▶ _Given records_:
>>>>
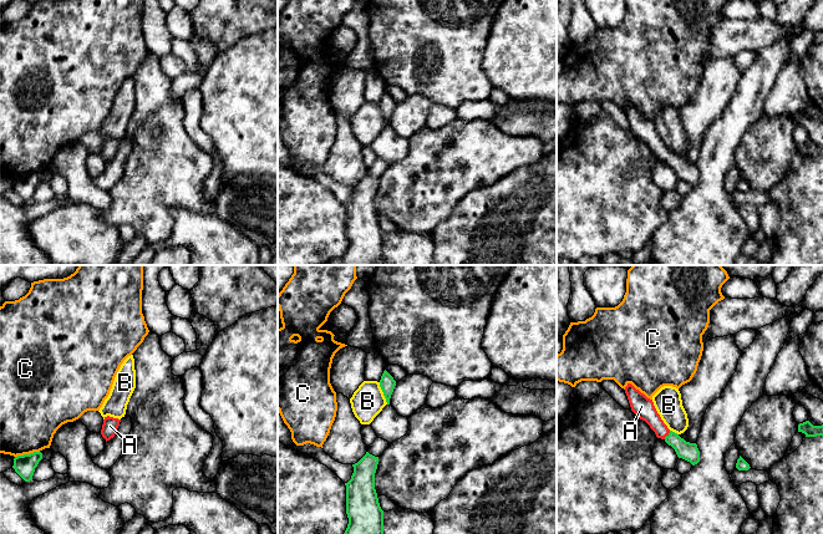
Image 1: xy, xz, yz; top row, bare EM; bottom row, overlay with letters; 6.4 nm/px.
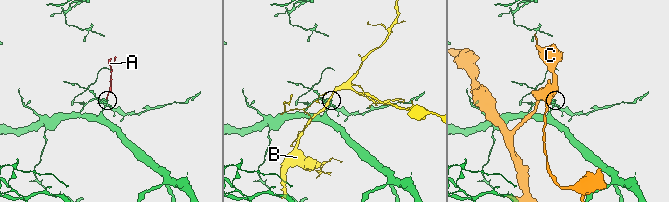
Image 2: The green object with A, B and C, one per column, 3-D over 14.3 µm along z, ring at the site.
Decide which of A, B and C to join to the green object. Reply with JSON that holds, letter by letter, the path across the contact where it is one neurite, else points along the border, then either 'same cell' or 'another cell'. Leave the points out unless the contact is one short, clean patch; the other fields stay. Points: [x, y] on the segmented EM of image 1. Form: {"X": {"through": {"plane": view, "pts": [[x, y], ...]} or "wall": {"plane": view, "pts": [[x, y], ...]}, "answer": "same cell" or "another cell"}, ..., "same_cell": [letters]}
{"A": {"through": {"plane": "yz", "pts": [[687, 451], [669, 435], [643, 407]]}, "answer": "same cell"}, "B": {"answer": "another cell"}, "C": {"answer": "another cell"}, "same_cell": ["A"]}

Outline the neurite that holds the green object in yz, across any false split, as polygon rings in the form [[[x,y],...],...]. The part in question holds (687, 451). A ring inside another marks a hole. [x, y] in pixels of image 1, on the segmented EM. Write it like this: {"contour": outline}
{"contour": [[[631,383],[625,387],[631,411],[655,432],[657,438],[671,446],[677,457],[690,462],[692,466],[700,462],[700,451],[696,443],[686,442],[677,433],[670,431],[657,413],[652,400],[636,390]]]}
<<<<
Could you set down the records above exactly, skipping any picture?

Image 1: xy, xz, yz; top row, bare EM; bottom row, overlay with letters; 6.4 nm/px.
Image 2: The green object with A, B and C, one per column, 3-D over 14.3 µm along z, ring at the site.
Decide which of A, B and C to join to the green object. Reply with JSON that holds, letter by letter, the path across the contact where it is one neurite, else points along the border, then either 'same cell' or 'another cell'. Leave the points out unless the contact is one short, clean patch; the other fields stay. Points: [x, y] on the segmented EM of image 1. Form: {"X": {"through": {"plane": view, "pts": [[x, y], ...]} or "wall": {"plane": view, "pts": [[x, y], ...]}, "answer": "same cell" or "another cell"}, ..., "same_cell": [letters]}
{"A": {"through": {"plane": "yz", "pts": [[687, 451], [669, 435], [643, 407]]}, "answer": "same cell"}, "B": {"answer": "another cell"}, "C": {"answer": "another cell"}, "same_cell": ["A"]}

Outline the neurite that holds the green object in yz, across any false split, as polygon rings in the form [[[x,y],...],...]. The part in question holds (687, 451). A ring inside another marks a hole. [x, y] in pixels of image 1, on the segmented EM. Write it like this: {"contour": outline}
{"contour": [[[631,383],[625,387],[631,411],[655,432],[657,438],[671,446],[677,457],[690,462],[692,466],[700,462],[700,451],[696,443],[686,442],[677,433],[670,431],[657,413],[652,400],[636,390]]]}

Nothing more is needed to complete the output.